- **What you have to do**
Please gather every line of the rows below that contains the string "Each", matching its case exactly.

- **Task inputs**
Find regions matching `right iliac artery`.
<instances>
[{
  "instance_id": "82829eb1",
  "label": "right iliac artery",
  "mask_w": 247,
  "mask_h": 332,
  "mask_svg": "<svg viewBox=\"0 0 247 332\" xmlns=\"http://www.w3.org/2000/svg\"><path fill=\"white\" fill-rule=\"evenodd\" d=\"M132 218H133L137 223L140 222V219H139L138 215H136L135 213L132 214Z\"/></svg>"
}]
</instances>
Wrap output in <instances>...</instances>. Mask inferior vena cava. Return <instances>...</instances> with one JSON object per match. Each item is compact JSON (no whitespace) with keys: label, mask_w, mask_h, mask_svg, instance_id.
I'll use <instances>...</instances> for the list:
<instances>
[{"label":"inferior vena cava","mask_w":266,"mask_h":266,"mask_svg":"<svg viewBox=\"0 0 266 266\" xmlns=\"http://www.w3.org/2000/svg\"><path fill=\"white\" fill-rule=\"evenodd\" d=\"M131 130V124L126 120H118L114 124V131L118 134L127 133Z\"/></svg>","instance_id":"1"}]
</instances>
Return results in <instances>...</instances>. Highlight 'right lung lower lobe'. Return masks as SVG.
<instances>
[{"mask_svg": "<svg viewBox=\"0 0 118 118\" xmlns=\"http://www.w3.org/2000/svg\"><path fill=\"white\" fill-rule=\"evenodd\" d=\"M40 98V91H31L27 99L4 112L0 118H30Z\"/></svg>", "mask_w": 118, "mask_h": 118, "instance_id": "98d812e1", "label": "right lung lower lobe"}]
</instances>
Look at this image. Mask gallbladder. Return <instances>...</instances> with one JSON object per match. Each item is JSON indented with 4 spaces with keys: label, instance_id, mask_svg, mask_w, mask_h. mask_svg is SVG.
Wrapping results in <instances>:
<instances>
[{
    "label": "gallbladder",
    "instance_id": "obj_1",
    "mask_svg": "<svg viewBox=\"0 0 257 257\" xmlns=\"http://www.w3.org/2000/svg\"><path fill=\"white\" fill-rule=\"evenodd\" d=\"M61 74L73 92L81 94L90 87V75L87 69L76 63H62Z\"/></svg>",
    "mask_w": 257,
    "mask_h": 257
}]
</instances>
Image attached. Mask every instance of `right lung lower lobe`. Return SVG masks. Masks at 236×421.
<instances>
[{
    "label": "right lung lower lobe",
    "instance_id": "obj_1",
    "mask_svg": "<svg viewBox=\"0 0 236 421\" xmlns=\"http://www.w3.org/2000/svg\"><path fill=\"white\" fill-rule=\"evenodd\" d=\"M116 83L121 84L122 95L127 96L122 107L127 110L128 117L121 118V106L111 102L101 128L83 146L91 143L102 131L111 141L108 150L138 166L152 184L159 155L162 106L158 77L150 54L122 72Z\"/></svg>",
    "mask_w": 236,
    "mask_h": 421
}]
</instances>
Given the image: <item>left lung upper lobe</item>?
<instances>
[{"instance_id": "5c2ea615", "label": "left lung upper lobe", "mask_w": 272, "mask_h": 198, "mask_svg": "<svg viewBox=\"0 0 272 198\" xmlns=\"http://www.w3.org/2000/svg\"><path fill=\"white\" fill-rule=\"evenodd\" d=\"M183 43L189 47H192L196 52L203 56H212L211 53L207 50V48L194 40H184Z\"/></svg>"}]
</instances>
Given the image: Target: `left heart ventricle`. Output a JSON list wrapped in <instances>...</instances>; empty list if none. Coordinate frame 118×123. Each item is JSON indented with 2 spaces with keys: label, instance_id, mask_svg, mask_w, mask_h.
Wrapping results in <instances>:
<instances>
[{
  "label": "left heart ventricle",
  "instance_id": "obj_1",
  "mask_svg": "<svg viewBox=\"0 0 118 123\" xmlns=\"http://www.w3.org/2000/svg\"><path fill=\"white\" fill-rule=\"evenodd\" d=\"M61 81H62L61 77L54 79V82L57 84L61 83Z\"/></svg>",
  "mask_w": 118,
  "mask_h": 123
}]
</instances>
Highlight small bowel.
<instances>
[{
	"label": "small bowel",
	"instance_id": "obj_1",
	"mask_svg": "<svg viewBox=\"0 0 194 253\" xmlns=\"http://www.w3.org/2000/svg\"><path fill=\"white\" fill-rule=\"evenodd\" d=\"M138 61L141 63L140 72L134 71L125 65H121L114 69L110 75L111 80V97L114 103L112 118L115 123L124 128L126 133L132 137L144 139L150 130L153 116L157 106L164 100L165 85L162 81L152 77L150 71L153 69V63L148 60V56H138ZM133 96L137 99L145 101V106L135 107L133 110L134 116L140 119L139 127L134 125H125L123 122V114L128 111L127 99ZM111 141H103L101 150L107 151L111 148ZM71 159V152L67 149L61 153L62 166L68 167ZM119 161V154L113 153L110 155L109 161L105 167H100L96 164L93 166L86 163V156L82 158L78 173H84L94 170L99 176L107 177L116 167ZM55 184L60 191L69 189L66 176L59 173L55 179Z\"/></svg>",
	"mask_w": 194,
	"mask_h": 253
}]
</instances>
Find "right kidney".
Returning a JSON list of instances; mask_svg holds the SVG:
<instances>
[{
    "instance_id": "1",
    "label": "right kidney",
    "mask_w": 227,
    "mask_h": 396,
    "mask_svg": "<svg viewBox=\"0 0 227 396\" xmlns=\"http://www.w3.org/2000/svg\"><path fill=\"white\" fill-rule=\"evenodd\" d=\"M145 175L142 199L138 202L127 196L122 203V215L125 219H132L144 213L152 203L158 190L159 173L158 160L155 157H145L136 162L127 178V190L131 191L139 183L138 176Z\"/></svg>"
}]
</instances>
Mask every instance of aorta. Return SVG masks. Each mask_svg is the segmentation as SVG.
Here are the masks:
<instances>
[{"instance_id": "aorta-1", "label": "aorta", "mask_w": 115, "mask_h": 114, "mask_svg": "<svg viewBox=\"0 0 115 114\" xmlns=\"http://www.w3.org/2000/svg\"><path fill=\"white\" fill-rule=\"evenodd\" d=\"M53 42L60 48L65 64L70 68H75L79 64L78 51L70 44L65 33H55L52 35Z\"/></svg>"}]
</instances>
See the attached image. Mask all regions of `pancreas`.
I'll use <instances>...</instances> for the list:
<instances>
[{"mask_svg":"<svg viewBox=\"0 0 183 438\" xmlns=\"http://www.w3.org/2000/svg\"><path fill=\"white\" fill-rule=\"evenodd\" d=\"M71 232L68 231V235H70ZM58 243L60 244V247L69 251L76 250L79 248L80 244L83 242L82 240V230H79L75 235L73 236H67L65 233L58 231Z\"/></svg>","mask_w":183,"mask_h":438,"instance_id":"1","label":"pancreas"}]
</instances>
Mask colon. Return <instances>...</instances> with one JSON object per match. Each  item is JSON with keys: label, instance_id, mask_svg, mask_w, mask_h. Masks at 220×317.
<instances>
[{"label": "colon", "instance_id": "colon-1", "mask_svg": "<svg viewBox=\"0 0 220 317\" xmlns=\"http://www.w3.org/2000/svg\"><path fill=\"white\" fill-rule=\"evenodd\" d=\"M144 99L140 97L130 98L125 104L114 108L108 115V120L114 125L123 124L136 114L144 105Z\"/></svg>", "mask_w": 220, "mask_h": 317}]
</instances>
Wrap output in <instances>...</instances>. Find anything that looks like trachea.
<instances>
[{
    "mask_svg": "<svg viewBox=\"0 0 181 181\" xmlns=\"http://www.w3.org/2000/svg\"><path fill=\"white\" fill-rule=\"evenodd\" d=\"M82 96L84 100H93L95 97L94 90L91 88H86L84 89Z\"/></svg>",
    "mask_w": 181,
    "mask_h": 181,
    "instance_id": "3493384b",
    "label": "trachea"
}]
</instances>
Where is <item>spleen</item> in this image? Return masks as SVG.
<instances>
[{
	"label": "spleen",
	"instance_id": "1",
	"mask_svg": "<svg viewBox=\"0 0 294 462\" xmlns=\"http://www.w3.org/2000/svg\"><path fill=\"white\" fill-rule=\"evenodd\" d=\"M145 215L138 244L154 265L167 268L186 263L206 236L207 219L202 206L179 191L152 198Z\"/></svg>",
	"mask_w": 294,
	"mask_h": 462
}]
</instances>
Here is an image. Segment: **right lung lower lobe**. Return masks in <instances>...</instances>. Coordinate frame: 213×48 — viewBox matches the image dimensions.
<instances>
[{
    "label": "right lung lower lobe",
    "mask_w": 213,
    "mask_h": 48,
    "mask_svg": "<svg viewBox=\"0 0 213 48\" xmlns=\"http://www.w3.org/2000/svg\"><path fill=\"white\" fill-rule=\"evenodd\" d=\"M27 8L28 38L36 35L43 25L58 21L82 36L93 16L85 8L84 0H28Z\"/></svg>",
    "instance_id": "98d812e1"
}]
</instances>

- **Finished answer**
Wrap output in <instances>...</instances>. Mask inferior vena cava. Return <instances>...</instances> with one JSON object per match. Each item is compact JSON (no whitespace) with keys: label, mask_w, mask_h, mask_svg, instance_id.
Look at this image. Mask gallbladder. Return <instances>...</instances> with one JSON object per match. Each item is JSON indented with 4 spaces with keys: label, instance_id, mask_svg, mask_w, mask_h. mask_svg is SVG.
Given the image: Target: `left heart ventricle`. Output a JSON list wrapped in <instances>...</instances>; empty list if none. Coordinate frame 118×123. Each item is JSON indented with 2 spaces with keys: label, instance_id, mask_svg, mask_w, mask_h.
Mask every instance of aorta. Return SVG masks. Each mask_svg is the segmentation as SVG.
Mask colon. Return <instances>...</instances> with one JSON object per match. Each  item is JSON with keys: label, instance_id, mask_svg, mask_w, mask_h. Masks at 220×317.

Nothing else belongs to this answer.